The UMIC report about the demonstrator onboard the MS Wissenschaft (English).
The press release about the demonstrator (German).
Article (in German) about TWEND on board the MS Wissenschaft.
The Spanish online branch of the "Deutsche Welle" also recently wrote an article about TWEND.
Video of TWEND in use.
What is TWEND?
TWEND is a prototype for direct-manipulation by deformation in mobile devices.Bendable cellphones and PDAs will not be something special in the future. Because of this, the mobile technology excellence cluster UMIC at the RWTH Aachen University developed TWEND as a means of researching the usability of such devices. Flipping pages in the eBook reader of the future, for example, then will work just the same as flipping pages in a traditional book.
The system consists of a hardware protoype that enables users to perform bending gestures and a Mac OS X software framework that maps these gestures to system events. These events can be configured to mimick scrolling, keystrokes or Apple Script events. This enables a quick way to set up experiments to research the value of different bending gestures as input method for interactive tasks involving a computer system.
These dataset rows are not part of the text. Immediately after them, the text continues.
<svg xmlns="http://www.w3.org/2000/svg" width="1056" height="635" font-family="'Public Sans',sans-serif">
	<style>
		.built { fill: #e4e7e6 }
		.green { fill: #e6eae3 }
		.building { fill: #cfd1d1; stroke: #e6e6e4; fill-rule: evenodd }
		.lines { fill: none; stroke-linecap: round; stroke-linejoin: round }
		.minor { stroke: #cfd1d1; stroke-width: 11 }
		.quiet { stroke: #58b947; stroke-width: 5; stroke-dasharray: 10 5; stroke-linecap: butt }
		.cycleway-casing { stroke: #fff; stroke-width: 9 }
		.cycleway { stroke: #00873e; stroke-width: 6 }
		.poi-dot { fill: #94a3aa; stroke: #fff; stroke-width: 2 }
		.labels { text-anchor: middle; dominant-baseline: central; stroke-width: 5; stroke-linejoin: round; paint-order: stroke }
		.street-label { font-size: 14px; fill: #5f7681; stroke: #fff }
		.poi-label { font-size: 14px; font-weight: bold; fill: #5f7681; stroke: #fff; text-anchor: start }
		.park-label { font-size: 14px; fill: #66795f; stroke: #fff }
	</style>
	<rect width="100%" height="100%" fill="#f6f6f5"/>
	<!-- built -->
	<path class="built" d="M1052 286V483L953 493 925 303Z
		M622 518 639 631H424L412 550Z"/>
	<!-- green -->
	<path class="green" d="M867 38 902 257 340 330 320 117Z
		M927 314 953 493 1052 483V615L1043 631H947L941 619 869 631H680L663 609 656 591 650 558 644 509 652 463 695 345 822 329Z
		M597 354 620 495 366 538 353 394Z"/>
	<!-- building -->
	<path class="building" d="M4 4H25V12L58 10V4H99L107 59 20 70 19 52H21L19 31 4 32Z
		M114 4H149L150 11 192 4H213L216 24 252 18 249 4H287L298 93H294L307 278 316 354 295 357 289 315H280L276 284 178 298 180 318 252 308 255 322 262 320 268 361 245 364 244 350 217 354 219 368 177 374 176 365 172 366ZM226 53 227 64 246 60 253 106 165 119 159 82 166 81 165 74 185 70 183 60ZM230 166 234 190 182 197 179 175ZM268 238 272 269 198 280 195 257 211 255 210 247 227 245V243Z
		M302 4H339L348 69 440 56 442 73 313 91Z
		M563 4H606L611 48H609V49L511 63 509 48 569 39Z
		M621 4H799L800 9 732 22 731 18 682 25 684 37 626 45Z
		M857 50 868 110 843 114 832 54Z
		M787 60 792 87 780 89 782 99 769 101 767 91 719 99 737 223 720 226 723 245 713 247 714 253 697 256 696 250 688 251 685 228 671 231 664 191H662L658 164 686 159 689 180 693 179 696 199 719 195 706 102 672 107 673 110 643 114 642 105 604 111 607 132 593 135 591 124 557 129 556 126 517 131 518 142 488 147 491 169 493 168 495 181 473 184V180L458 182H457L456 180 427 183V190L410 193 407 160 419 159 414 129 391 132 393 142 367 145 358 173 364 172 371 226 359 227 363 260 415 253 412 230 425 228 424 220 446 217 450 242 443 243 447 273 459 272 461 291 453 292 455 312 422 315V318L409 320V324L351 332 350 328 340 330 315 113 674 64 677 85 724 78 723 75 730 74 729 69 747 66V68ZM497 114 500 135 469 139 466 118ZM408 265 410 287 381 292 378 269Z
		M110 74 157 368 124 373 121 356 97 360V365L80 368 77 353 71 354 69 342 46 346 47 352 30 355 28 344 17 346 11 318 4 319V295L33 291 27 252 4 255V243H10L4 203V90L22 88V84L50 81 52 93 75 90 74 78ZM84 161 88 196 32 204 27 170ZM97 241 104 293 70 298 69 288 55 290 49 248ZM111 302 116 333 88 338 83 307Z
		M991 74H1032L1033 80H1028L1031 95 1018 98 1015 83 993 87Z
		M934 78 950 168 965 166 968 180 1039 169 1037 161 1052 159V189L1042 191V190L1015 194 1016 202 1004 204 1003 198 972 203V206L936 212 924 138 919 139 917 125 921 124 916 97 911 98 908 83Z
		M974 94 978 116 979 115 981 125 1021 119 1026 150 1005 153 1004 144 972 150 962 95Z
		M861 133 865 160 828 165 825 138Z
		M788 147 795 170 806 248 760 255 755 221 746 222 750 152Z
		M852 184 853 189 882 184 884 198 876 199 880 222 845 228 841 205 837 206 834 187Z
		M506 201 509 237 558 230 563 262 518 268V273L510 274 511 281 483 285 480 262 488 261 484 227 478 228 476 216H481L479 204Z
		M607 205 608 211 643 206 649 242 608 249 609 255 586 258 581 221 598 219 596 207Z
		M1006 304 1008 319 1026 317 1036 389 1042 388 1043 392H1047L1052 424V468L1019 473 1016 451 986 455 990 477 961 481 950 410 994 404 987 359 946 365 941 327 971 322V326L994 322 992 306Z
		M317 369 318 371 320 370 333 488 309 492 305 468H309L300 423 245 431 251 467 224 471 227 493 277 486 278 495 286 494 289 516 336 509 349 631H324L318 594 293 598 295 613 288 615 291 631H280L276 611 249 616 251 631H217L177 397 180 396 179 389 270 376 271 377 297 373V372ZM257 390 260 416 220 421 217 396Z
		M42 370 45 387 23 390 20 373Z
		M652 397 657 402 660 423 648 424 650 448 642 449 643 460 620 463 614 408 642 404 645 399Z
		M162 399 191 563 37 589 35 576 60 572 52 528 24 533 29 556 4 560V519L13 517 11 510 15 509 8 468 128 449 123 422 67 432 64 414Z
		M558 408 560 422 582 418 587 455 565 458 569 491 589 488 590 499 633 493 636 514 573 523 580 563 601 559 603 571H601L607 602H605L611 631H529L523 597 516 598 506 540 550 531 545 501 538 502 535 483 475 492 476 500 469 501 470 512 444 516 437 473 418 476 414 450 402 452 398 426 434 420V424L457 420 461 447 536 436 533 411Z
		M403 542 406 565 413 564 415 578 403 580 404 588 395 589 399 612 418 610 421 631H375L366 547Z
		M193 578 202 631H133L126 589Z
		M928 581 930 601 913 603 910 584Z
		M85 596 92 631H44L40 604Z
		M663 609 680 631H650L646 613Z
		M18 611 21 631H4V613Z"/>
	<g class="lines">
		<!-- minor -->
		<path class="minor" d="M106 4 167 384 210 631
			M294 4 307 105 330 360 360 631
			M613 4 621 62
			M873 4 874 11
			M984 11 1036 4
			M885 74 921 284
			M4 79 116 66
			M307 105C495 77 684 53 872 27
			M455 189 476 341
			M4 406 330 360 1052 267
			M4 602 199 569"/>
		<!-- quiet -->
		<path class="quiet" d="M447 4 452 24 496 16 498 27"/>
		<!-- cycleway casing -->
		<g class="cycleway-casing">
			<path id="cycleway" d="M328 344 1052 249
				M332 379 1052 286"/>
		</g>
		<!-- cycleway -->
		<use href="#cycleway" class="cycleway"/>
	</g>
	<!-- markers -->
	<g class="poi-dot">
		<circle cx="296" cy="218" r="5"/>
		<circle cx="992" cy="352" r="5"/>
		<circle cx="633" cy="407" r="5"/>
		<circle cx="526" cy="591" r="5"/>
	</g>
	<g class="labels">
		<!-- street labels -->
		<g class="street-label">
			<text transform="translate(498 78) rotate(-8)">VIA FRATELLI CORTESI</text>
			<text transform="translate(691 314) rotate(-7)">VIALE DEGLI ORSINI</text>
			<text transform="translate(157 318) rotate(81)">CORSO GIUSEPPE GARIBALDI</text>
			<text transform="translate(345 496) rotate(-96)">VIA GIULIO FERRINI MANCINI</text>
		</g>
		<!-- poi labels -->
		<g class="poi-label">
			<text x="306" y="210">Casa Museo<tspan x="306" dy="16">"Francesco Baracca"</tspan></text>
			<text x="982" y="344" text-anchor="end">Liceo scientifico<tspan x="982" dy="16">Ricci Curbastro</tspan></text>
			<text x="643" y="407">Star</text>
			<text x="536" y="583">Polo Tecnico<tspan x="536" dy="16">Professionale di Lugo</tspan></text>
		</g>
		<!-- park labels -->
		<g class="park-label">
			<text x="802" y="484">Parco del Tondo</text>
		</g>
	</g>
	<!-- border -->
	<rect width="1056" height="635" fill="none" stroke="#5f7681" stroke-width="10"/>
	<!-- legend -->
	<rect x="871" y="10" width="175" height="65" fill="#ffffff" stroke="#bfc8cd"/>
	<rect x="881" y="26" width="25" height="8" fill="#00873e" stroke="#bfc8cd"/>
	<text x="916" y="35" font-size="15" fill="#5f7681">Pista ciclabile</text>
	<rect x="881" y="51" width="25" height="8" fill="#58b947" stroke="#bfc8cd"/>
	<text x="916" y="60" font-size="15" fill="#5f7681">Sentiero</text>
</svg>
Since the software framework is extensible, even setups that cannot be done with only the standard keystrokes, scrolling or Apple Script can be established.
The people behind TWEND
TWEND is a research project by Gero Herkenrath, Thorsten Karrer, Jan Borchers, and others at the Media Computing Group. The project is funded through UMIC DFG Excellence Initiative.CHI 2008 Student Research Competiton Runner-Up
This work was sent to the CHI 2008 Student Research Competition and won the second place. The paper is available here.
Motivation
Although the prototype framework still requires a desktop computer or at least a notebook, the goal of the project is to find new interaction methods for mobile devices. Traditional input methods suffer from certain problems in this context. First, there is a real estate problem between space used for input and space used for output. Screen sizes and number of input buttons are limited to keep the device small. Touchscreens counter this, but can lead to occlusion problems. Tilting introduces a new interaction style by facilitating not just the fingers, but sometimes it can be hard to correctly interpret the users intention with this (just try to read something on the iPhone while lying in your bed...).A bendable device also makes use of the users wrists, i.e. just like tilting it makes use of an additional part of the dextrous system. Because the hands are already "in position" holding the device, no further space for input areas is needed.
Building the Prototype
Before the actual TWEND prototype was build, we constructed a smaller one to figure out whether our choice of sensors was feasible for our needs.We used optical bending sensors to measure the amount of bending done to the device. These are embedded in a layer of foam between two pieces of plastic.
The Sensors
The sensors consist of an LED, a photocell and a fibre cable with an abraded section.
If bent, more or less light is lost at the abraded part of the cable which can be measured at the photocell.
The LEDs and the photocell are connected to seperate circuits to prevent cross influence.
More information on the sensors can be found in this paper: http://stacks.iop.org/MST/13/1523 (Note to readers from outside the RWTH network: This links to an online library you may not have full access to)
The Small Test Prototype
This prototype contains only one sensor and can thus only measure bending along one dimension.Unlike the lower, the upper plastic plate is not glues to the layer of foam so bending and maintenance is easier.
The Final Prototype
These images show the larger, final prototype. It's 15 x 25 cm large and about 1 cm thick.On the left you can see the insides, i.e. the sensors embedded in the foam and their wiring. There are eight sensors in total.
The right picture shows one of the possible gestures the prototype can recognize. This specific one we call a "wave". Note that it can only be recognized because the horizontal sensors in the prototype are actually devided in pairs of two instead of one long sensors at the upper and lower side of the device.